News that FIFA officials have been arrested in Switzerland for operating a “racketeering conspiracy” (under US law) and for violating US anti-bribery law brings together in one delightful package two of my very favorite subjects: soccer and international jurisdiction!

As the VC’s long-time resident soccer fan, I would be delighted to see FIFA destroyed and reconstituted as something a little less like the odious mass of corruption that it has become over the years – what real soccer fan would feel differently?  It hasn’t managed to destroy the beautiful game, but it has done everything but, and bringing it sharply to heel (and maybe cancelling its award of the next two World Cups to the equally odious rulers of Russia and Qatar?) is a consummation devoutly to be wished.

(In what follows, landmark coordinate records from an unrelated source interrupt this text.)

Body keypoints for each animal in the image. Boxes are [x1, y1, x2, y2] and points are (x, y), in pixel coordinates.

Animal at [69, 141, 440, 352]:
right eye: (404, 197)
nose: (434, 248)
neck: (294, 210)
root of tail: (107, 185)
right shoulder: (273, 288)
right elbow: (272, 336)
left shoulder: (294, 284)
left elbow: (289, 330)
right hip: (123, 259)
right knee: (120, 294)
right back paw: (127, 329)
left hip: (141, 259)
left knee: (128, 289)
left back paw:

But still, one has to wonder:  is the activity of its officials, egregious as it is, such that it subjects their conduct to US criminal law, and the jurisdiction of the US courts?  As the Times story notes:

United States law gives the Justice Department wide authority to bring cases against foreign nationals living abroad, an authority that prosecutors have used repeatedly in international terrorism cases. Those cases can hinge on the slightest connection to the United States, like the use of an American bank or Internet service provider.

But ask yourself:  if you think that the “use of an American bank” is a sufficient basis for the exercise of US jurisdiction over foreign nationals residing and conducting business abroad, then presumably you’re OK with being hauled into court in Singapore because you have used, say, a Singaporean bank, or into a Mexican court because your money found its way to a Mexican mortgage broker, or into a Danish court because you have at times used a Danish Internet Service Provider.  Yes?  When you look at it that way it becomes a little more difficult to applaud wholeheartedly – shouldn’t we have been able to count on the Swiss, within whose jurisdiction FIFA undoubtedly lies, to do something?